1. The problem statement, all variables and given/known data
Could someone please explain this to me? I have read several notes on it, but do not really follow the reasoning:

3. The attempt at a solution

When t = 0, -1/s*e^-st = -1/s because e^0 = 1.

When t goes to infinity is the part I do not fully understand.

Why did they take the absolute value? I'm guessing e^-jst goes to 1 because it's bounded between the - 1 and + 1 range but how did they determine a value of one when cos and sin will always be oscillating?

2. Mar 17, 2012

### Staff: Mentor

My take on it would be that it's not the absolute value but the magnitude of the vector (or phasor) quantity e-st that is being inspected. The variable s can be taken to have real and imaginary components: Rs + j Is. So that

$e^{-st} = e^{-(Rs + j Is)t} = e^{-j Is t} e^{-Rs t}$

The sin and cosine bits that you mentioned are encapsulated in the part with the imaginary exponent: That's the part of the function that is oscillatory, but its magnitude is under control because it's always 1. The negative real exponent makes for a damping term; as t → ∞ its magnitude goes to zero.

3. Mar 17, 2012

### NewtonianAlch

Edit: Re-doing

4. Mar 17, 2012

### NewtonianAlch

OK, I just realised I was doing integration like a moron.

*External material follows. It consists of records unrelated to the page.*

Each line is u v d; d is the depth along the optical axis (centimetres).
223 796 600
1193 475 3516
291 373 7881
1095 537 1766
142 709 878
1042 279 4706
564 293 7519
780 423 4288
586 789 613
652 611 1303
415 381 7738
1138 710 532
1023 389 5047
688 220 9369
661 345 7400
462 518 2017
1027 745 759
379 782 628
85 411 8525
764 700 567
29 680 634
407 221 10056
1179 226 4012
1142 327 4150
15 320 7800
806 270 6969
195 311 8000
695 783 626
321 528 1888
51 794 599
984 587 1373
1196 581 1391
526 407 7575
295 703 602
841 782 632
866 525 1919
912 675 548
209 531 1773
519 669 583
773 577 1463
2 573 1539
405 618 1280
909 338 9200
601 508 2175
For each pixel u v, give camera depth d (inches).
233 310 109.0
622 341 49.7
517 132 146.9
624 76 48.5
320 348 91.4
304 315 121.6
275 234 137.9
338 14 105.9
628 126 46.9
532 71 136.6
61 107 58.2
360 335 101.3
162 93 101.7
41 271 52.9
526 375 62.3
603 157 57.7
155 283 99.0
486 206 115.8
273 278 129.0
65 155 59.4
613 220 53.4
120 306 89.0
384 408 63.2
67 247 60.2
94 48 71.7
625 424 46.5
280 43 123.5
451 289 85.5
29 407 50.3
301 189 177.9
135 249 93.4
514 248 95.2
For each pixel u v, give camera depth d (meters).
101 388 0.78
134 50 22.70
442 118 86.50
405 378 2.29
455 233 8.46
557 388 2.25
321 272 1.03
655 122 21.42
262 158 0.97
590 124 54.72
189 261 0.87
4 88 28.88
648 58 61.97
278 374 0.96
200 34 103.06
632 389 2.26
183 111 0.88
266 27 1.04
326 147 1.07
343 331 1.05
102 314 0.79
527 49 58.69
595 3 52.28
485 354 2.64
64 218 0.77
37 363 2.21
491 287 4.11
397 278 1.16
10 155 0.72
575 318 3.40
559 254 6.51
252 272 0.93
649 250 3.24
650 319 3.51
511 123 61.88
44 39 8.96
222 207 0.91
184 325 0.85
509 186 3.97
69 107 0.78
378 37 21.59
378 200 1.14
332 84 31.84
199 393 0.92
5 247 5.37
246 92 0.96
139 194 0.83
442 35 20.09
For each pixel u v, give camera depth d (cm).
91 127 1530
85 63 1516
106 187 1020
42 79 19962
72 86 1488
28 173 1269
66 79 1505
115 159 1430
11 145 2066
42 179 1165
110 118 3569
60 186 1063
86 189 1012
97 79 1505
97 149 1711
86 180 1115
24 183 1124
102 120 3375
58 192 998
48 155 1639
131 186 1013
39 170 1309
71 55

I think I have understood it now better; so basically when t goes to infinity, it renders the expression as 0 because the "damping" term is basically approaching zero due to exponential of an increasingly large negative number which means that whole expression is multiplied by the zero...and for the case when t = 0, it's -$\frac{1}{s}$

And, 0 - (-$\frac{1}{s}$) = $\frac{1}{s}$

Is this right?

One last question. In regards to the oscillation with cos and sin, how do we know that magnitude is 1? I mean I don't understand since it's always going to be changing. It's not always going to be 1 or -1 it will be some value in-between most of the time

5. Mar 17, 2012

### Staff: Mentor

Yes, that looks good.
$$e^{-j\theta} = cos(\theta) - j\;sin(\theta)$$
and its magnitude is....

6. Mar 17, 2012

### NewtonianAlch

Mm, I'm not sure!

I guess it's 1*cos θ - 1*j*sin θ

Which means the magnitude is sqrt((+1)^2 + (-1)^2)) = 1

Is that correct?

7. Mar 17, 2012

### Staff: Mentor

$$\left| cos(\theta) - j\;sin(\theta)\right| = \sqrt{cos(\theta)^2 + sin(\theta)^2} = 1$$